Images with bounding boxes
┄┄┄┄┄┄┄┄┄┄┄┄┄┄┄┄┄┄┄┄

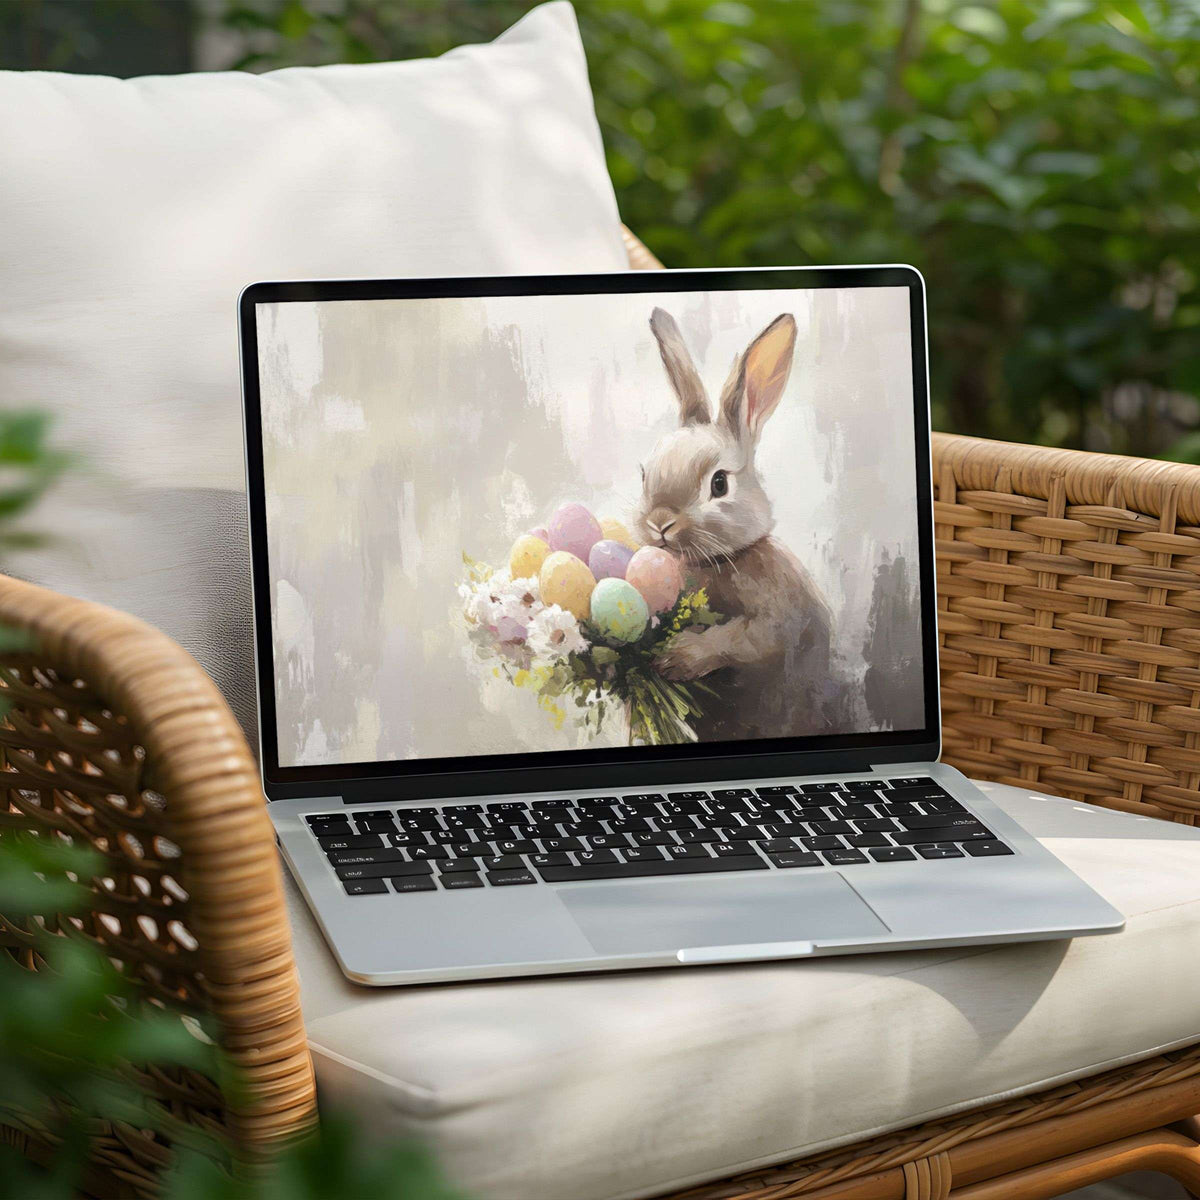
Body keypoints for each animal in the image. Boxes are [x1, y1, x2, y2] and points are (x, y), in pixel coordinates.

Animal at [636, 306, 837, 743]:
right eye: (644, 475)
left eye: (719, 483)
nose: (660, 523)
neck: (714, 561)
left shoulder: (777, 621)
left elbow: (740, 637)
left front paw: (676, 657)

┄┄┄┄┄┄┄┄┄┄┄┄┄┄┄┄┄┄┄┄

**What to produce:** In the entries above, count the lines that contain the string "left" and reply with the number only.

**Completed task:** 4